Potential presidential contender Jeb Bush defended his "act of love" comments about illegal immigrants on Thursday while also saying he believes immigration laws must be enforced.
The former Florida governor came under fire from GOP conservatives this week for saying that people who had come to America illegally to provide a better life for their families "broke the law, but it's not a felony, it's an act of love."
On Thursday night, he attempted to explain his controversial remarks during a speech in Connecticut at the annual Prescott Bush Award dinner named after his grandfather, according to Politico
"This past weekend, I made some statements about immigration reform [that] generated a little more news than I anticipated," the younger brother of former President George W. Bush told the 700 guests.
"You know, I've been saying this for the last three or four years. I said the exact same thing that I've said regularly. And the simple fact is, there is no conflict between enforcing our laws, believing in the rule of law and having some sensitivity to the immigrant experience, which is part of who we are as a country."

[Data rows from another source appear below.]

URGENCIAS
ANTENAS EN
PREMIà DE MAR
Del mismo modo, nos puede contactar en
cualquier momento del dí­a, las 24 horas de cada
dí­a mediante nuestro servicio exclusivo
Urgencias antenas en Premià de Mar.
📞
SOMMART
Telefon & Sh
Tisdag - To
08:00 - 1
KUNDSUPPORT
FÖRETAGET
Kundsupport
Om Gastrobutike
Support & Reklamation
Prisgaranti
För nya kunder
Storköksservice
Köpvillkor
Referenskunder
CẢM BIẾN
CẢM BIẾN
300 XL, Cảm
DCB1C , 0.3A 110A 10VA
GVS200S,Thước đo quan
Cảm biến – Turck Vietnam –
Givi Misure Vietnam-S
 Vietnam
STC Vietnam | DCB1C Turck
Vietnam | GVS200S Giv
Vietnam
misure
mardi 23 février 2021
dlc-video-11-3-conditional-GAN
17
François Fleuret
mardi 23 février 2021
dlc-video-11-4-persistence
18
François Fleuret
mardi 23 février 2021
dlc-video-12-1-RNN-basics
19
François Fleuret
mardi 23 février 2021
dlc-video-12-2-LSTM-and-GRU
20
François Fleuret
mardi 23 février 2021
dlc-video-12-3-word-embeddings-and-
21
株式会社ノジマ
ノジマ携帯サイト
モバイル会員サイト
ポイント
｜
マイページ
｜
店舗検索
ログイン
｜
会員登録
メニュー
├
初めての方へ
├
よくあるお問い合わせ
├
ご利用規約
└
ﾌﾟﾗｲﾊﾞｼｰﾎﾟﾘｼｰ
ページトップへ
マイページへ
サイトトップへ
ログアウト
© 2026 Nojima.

Bush, who has been a longtime advocate of immigration reform, added, "It is not an American value to allow people to stay in the shadows." He was referring to the millions of undocumented immigrants who live and work in the country illegally while hoping one day to attain legal status.
As an example, Bush singled out a high school athlete at Miami Beach High School who's been in the United States since he was a young boy but who had recently been ordered to return to "to his native land." Bush said that the message the teen was being told was, "You're not worthy of being successful in our country."
"To be young and dynamic again we have to be young and dynamic again," Bush added, saying that Americans need to look on "immigration reform not as a problem, but as a huge opportunity."
His "act of love" statement had riled up conservatives and other GOP lawmakers who oppose any form of pathway to citizenship or "amnesty" for illegals.
"We appreciate the compassion in the statement, but the best compassion you can show a people is to uphold justice," said Tamara Scott, a Republican National Committee member and leading Christian conservative from Iowa, according to The Associated Press
Al Hoffman, a Republican megadonor who chaired George W. Bush's presidential campaigns, said, "It's going to kill the Republican Party."
Bush's comments were praised by some Republicans who are hoping to capture Hispanic votes in the November midterm elections and in 2016. In 2012, more than 70 percent of Hispanics voted for President Barack Obama over GOP nominee Mitt Romney.
"The worst thing that can happen to a political party is not for voters to decide they don't like you," Alex Castellanos, a GOP consultant and former Romney adviser, told AP. "It's for voters to decide you don't like them. And that's where the Republican Party is right now."
The Senate passed a comprehensive immigration reform package last year, but House Speaker John Boehner said in February there was little chance of immigration laws being passed in the House this year because of fears the Obama administration cannot be trusted to enforce the laws.
Jeb Bush, who is weighing a presidential bid for 2016, indicated in his speech on Thursday that immigration is a personal matter to him because he met his Mexican-born wife of 40 years, Columbia, while he was an exchange student in that country.
"Forty years of marriage for me is a big darn deal and I love her very much," he said.